SUPPLIED PASSAGE:
──────
Technical certificates are strange things. They are treadmills–you get one, then the technology goes out of fashion. Sort of like hemlines and handbags for geeks. The other thing is that the higher you go, the more over-qualified and over-specialized you appear to become. Eventually, you reach the top of the mountain.

I am good at what I do, but I can be good at anything I want to do. It’s a useful skill, to be multi-capable. It’s also a curse–people get used to seeing you in a role and you get pigeon holed–and you can’t easily break preconceptions. (Gets worse as you age, too.)

The analogy is the concrete motorway; built by plan and design, heavily supported, artificial, and only going from point A to point B with no deviations. Below is the natural path, maybe running at cross-purposes. Neither is “better,” really. Both are acceptable. You can move from one to the other, but it will not be easy.
──────
REQUEST: In the passage on technical certificates, what does the writer say happens after you get one?

DATA SEGMENT:
──────
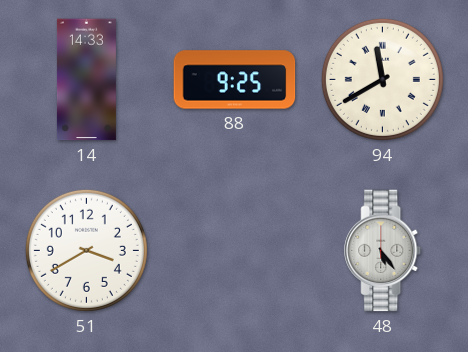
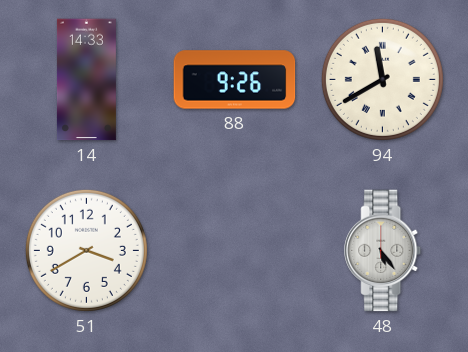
88: 9:25 -> 9:26
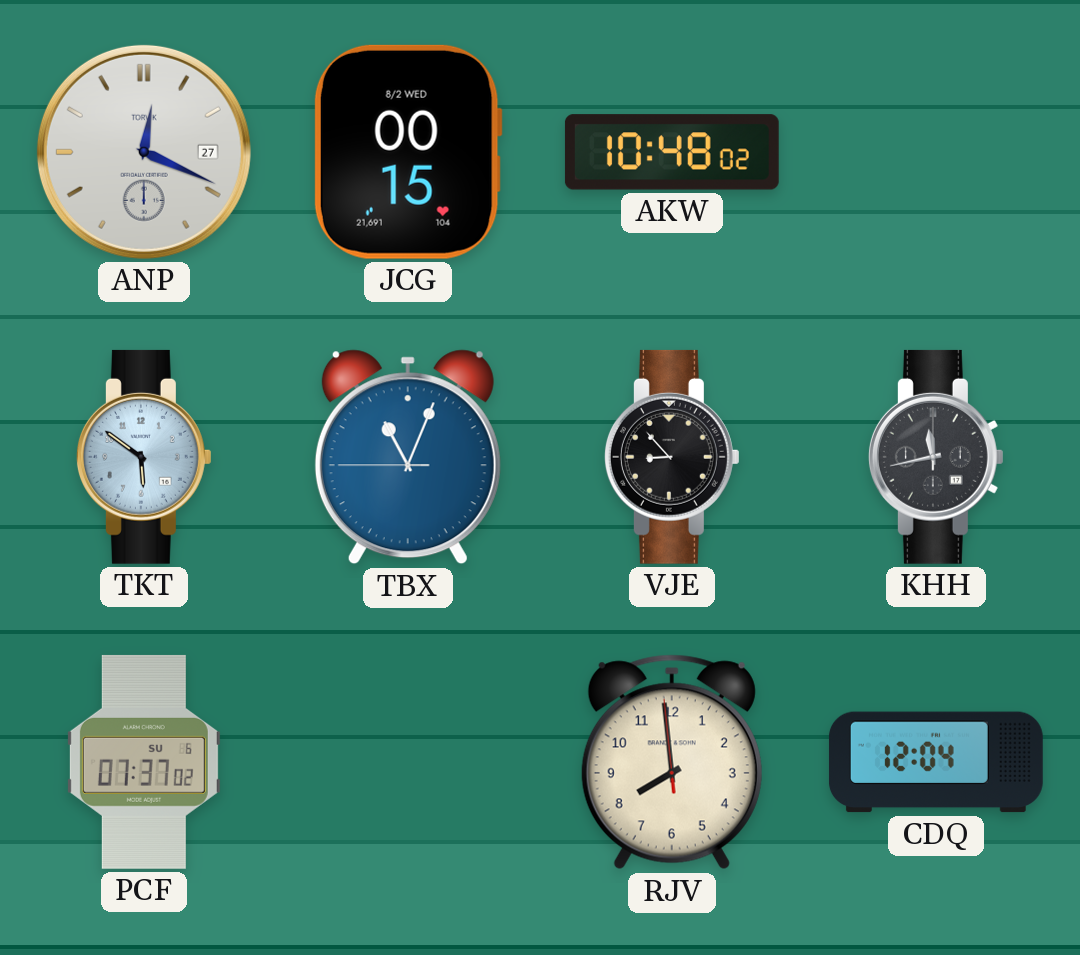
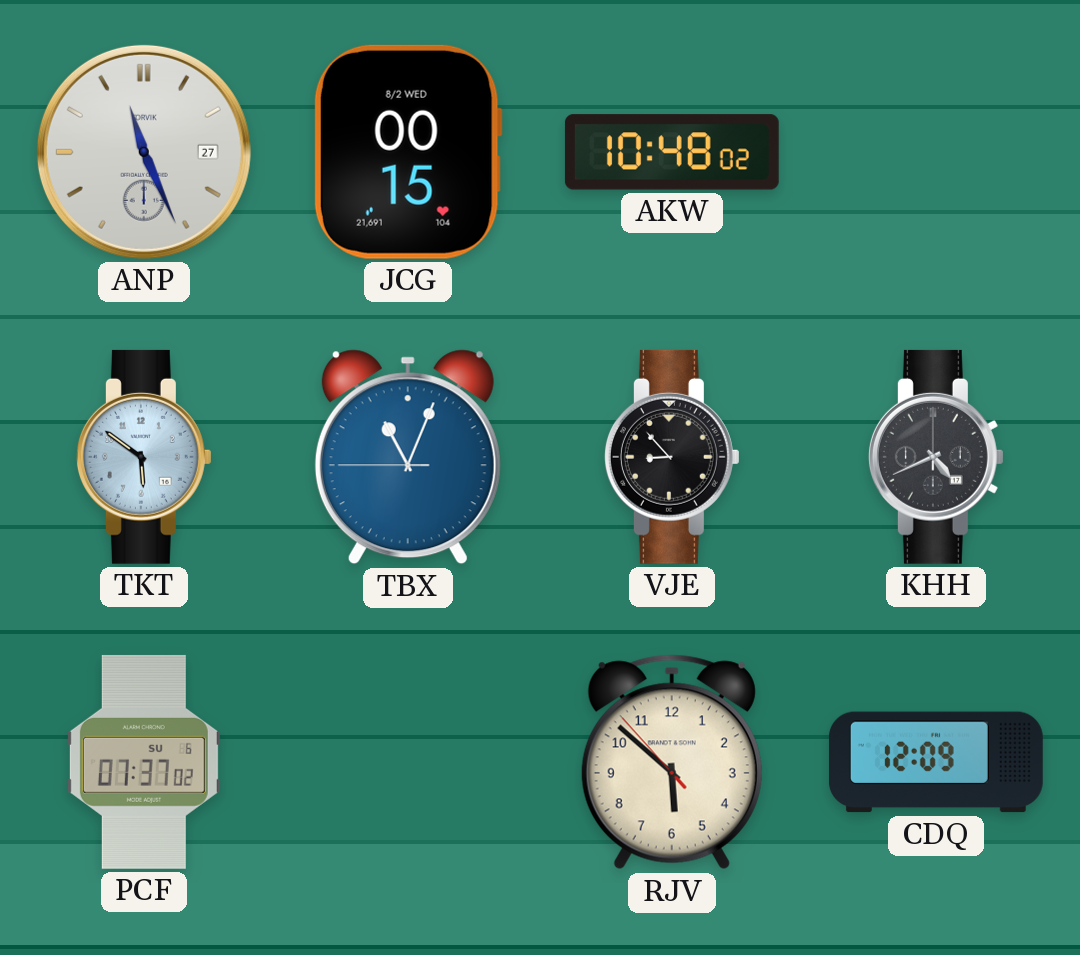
──────
TASK RESPONSE: The technology goes out of fashion.